An experiment was performed to asses photodiode efficiency and bandwidth obtained using the exemplary process sequence described above. The photodiodes were 660μ by 660μ. A blue laser operating at 4.5 mW of power was used as the light source. The resulting photogenerated current was measured @ 1.5 V across the photodiode junction. The resulting efficiency in A/W ranged from 0.215 to 0.232. Bandwidth data was also taken. FIG. 4 shows photodiode bandwidth of at least about 400 MHz.
It is to be understood that while the invention has been described in conjunction with the preferred specific embodiments thereof, that the foregoing description as well as the examples which follow are intended to illustrate and not limit the scope of the invention. Other aspects, advantages and modifications within the scope of the invention will be apparent to those skilled in the art to which the invention pertains.

Claims

1. A method of forming efficient photodiodes, comprising the steps of:

providing a substrate having a p− surface region on at least a portion thereof;

implanting a n-type surface layer into said surface region, and

forming a multi-layer first anti-reflective (AR) coating on said n-type surface layer, wherein said forming step comprises the steps of:

depositing or forming a thin oxide layer having a thickness of between 1.5 nm and 8 nm on said n-type surface layer;

depositing a second dielectric layer different from said thin oxide layer on said thin oxide layer.

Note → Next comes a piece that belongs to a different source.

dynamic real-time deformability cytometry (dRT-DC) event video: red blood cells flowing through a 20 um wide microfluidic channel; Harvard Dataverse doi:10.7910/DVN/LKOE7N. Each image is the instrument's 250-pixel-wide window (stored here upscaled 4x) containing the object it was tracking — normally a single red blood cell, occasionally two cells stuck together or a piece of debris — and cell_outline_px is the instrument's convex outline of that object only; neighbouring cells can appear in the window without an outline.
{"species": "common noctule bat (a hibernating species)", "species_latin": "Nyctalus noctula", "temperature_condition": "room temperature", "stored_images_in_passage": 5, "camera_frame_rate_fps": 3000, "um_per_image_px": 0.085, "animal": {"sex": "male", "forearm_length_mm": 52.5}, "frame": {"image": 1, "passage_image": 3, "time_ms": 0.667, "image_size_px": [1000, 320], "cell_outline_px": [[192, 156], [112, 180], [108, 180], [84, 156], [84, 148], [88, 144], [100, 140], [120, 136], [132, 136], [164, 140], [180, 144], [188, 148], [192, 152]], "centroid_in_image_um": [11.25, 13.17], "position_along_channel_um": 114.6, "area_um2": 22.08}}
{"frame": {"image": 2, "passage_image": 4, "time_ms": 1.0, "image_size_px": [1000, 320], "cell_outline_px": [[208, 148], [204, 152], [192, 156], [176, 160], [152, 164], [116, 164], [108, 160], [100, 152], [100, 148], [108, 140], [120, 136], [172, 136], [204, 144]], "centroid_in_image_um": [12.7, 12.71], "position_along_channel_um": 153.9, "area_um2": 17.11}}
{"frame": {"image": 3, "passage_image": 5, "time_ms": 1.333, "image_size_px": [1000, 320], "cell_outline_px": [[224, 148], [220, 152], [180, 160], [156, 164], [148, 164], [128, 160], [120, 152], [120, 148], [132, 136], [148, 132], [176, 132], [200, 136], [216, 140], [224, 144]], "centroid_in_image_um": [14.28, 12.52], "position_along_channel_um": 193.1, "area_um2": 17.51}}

2. The method of claim 1, wherein a thickness of said second dielectric is about an odd integer multiplied by 1 of an optical wavelength in said second dielectric to be processed.

3. The method of claim 1, wherein said second dielectric layer comprises silicon nitride.

4. The method of claim 1, wherein said n-type surface layer comprises a shallow As or Sb layer.

5. The method of claim 1, further comprising the step of forming a second AR coating on said first AR coating.

6. The method of claim 5, further comprising the steps of forming a passivation layer disposed between said first and second AR coating.

7. The method of claim 6, wherein said passivation layer comprises silicon nitride over silicon dioxide, wherein said silicon nitride component of said passivation layer is removed over said photodiode.

8. A photodiode, comprising:

a substrate having a p-surface region on at least a portion thereof;

an n-type surface layer diffused into said surface region, and

a multi-layer first anti-reflective (AR) coating on said n-type surface layer, wherein said first AR coating comprises:

a thin oxide layer having a thickness of between 1.5 and 8 nm on said n-type surface layer;

a second dielectric layer different from said thin oxide layer on said thin oxide layer.

9. The photodiode of claim 8, wherein a thickness of said second dielectric is about an odd integer multiplied by ¼ of an optical wavelength in said second dielectric to be processed.

10. The photodiode of claim 8, wherein said n-type surface layer comprises a shallow As or Sb layer.

11. The photodiode of claim 8, wherein said second dielectric layer comprises silicon nitride.

12. The photodiode of claim 8, further comprising a second AR coating on said first AR coating, and a passivation layer disposed between said first and second AR coating.